While you can’t predict the future, you can plan for some financial help if the worst were to happen to you.
“The nice thing about critical illness [insurance] is that generally there’s a lump-sum payment,” explains Jeff Baechle, vice president of Individual Market Product Strategy at UnitedHealthOne. “The policyholder is now the owner of those dollars.”
That means the policyholder has the flexibility to determine the best way to use that benefit amount beyond just paying for out-of-pocket medical bills, prescriptions, and health insurance deductibles (the amount of money you pay before insurance kicks in).
Critical illness insurance payments can also be used for childcare, groceries, mortgage or rent, utility payments, and more to help ease your financial burden while you focus on your recovery.
As with any insurance policy, it’s important to read the fine print and understand exactly how the coverage works.

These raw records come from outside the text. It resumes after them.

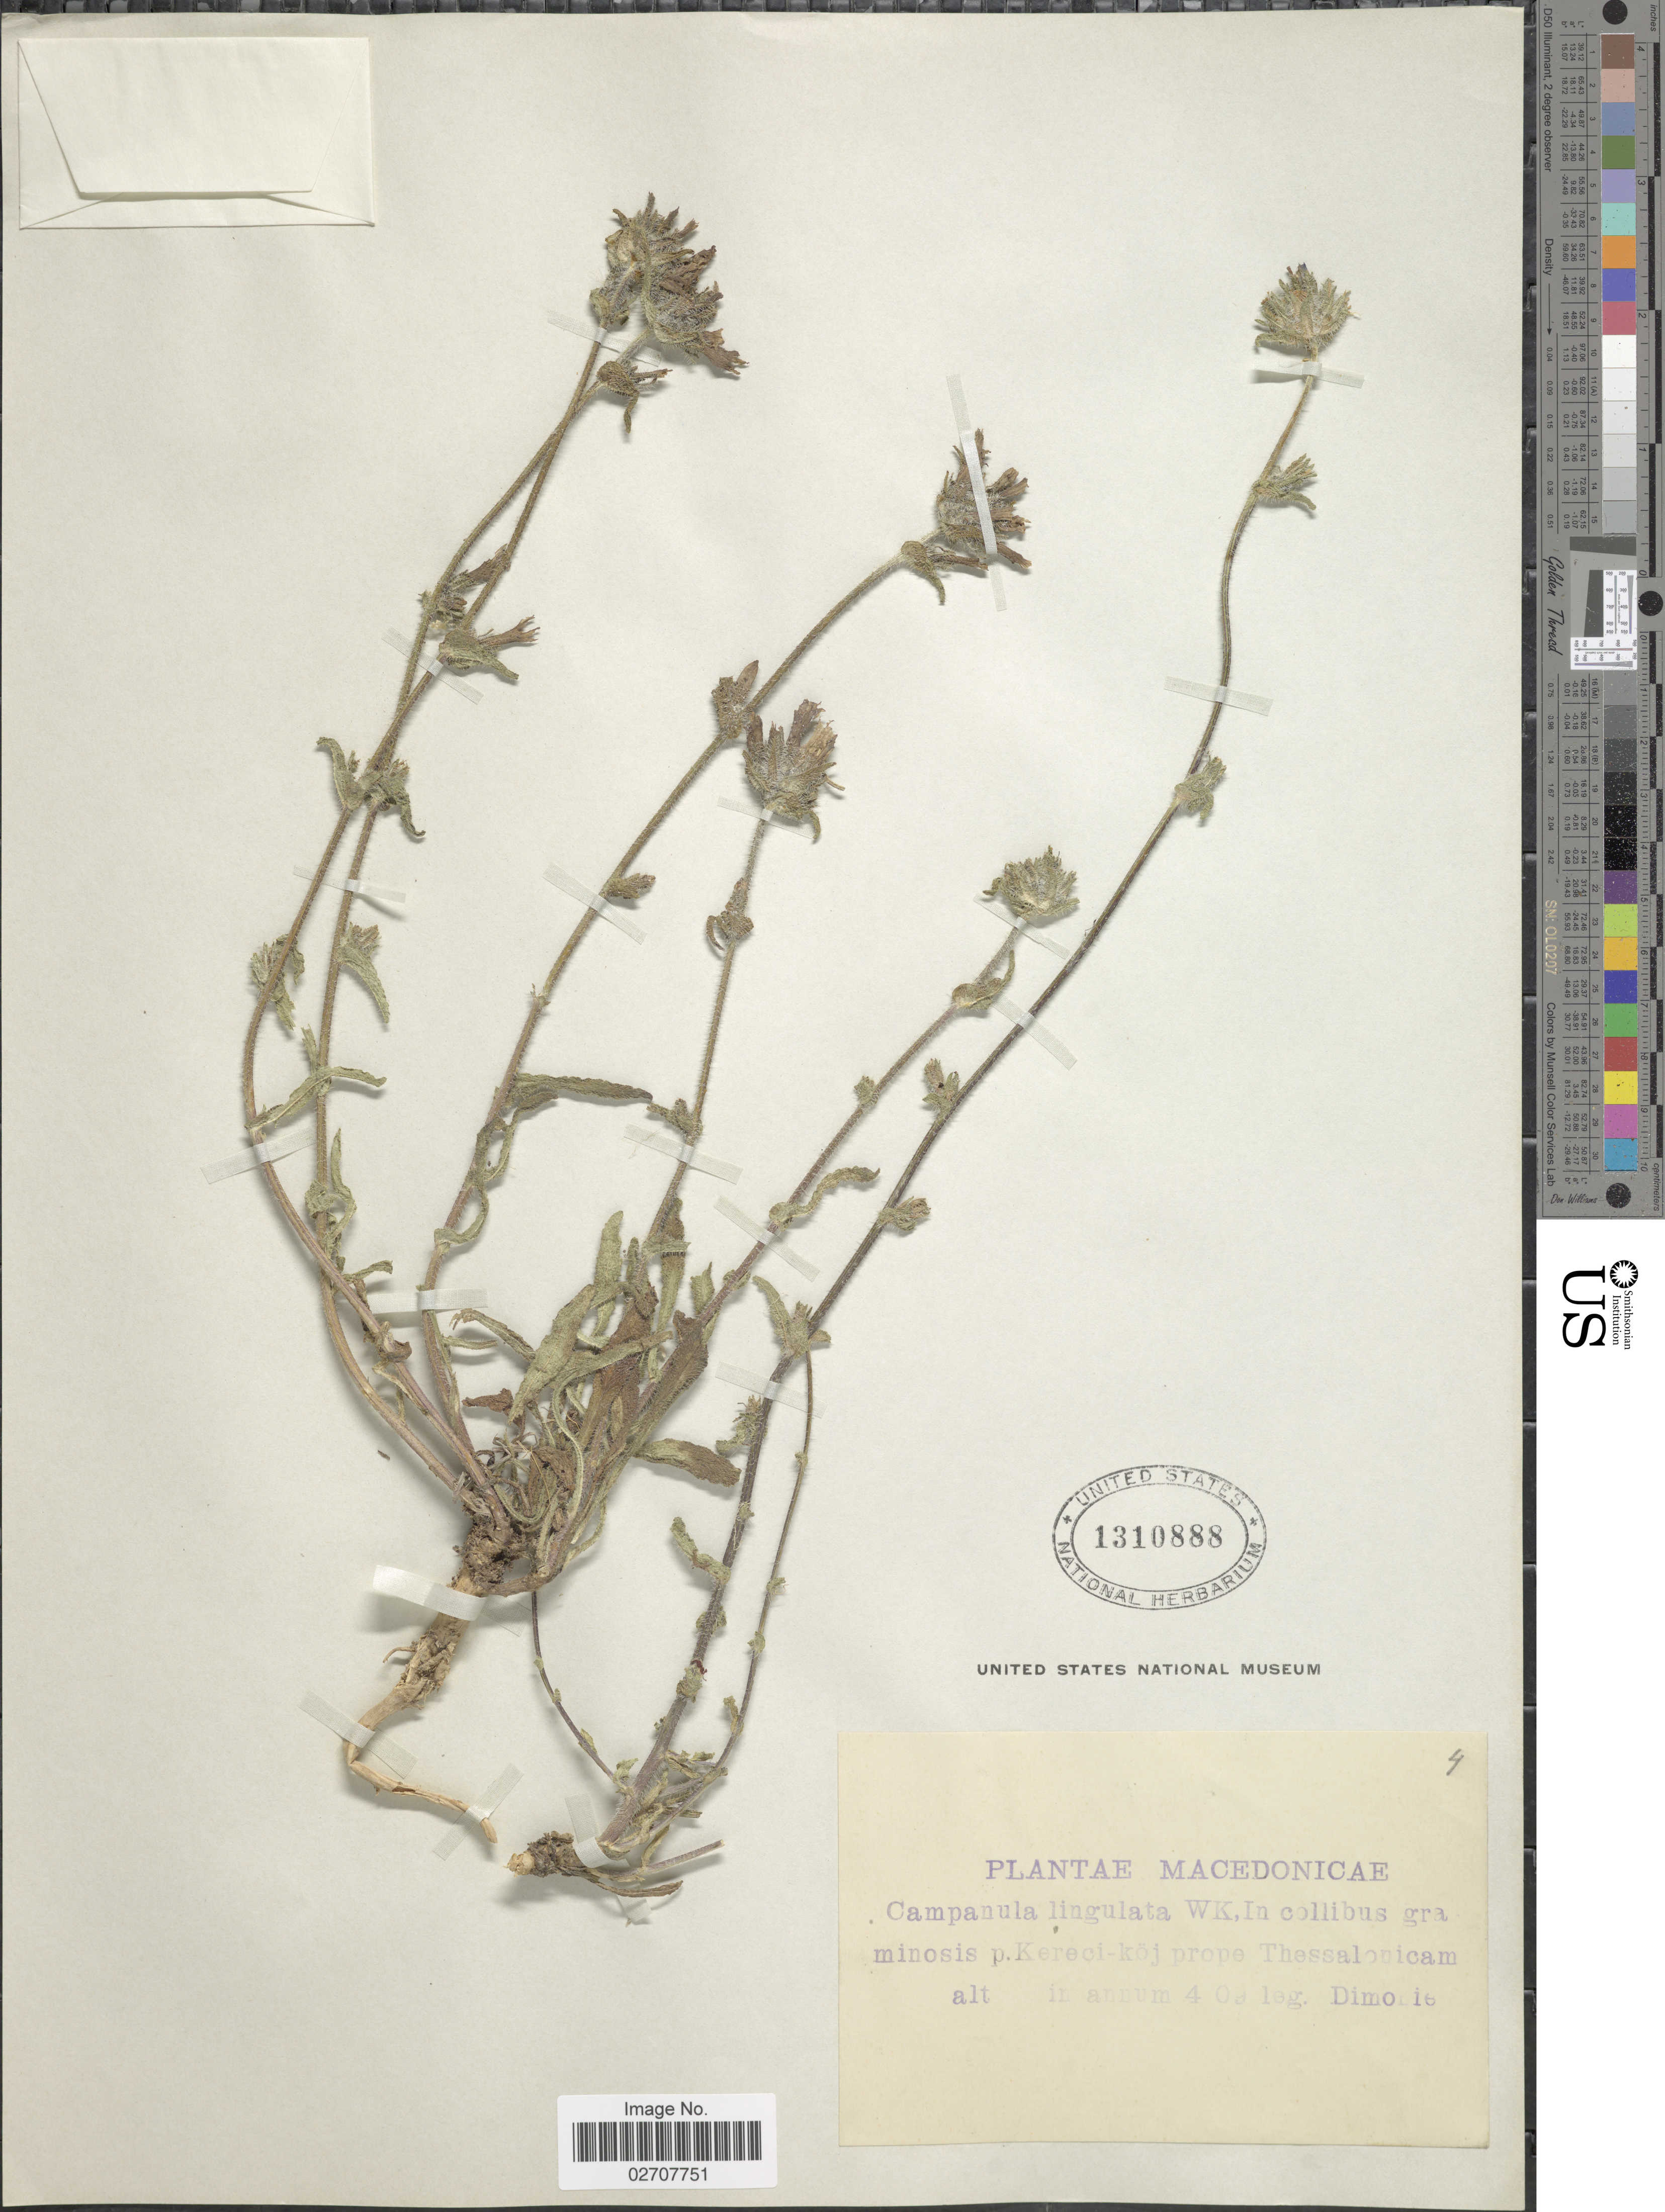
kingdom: Plantae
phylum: Tracheophyta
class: Magnoliopsida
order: Asterales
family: Campanulaceae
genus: Campanula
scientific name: Campanula lingulata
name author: Waldst. & Kit.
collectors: -. Dimonie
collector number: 4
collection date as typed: Transcribed d/m/y: /4/9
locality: Macedonicae. In collibus graminosis p. Kereci-koj prope Thessalonicam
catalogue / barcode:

Below are 5 things you should know before purchasing critical illness insurance.
A serious medical condition can quickly bust your health care budget. Learn how critical illness insurance can help you balance it again.
1. Critical illness insurance is not medical insurance
Before you learn what critical illness insurance is, you should understand what it is not: medical insurance. “This coverage is not meant to stand alone,” Baechle says. “It’s meant to be supplementary or complementary to other forms of coverage.”
But critical illness insurance can supplement a high-deductible medical insurance plan by providing funds to help cover out-of-pocket medical costs that could add up if you were in the hospital for a long period of time.
Critical illness insurance is also different from disability insurance. “Disability [insurance] is more tied to someone’s ability to work and may [include] periodic payments during the time someone can’t work,” Baechle says. You can have both policies in place at the same time.
2. Every policy covers different types of illnesses
It’s important when choosing a policy to know what illnesses the policy covers. “The range of what’s covered can be vast,” Baechle says.
Many insurance company policies might not cover a pre-existing medical condition. For example, if you had cancer in the past, the critical illness policy might not cover cancer if it comes back. But it might cover another critical illness, like a heart attack or stroke, that occurs while you have the policy.
Some policies are also known as “one-time pay.” This means that once the policy is paid out for a critical illness, the policy is canceled, even if the holder gets another critical illness in the same year.
Understanding what’s covered by the policy and how the policy works in a calendar year can help you make the best choice for your family.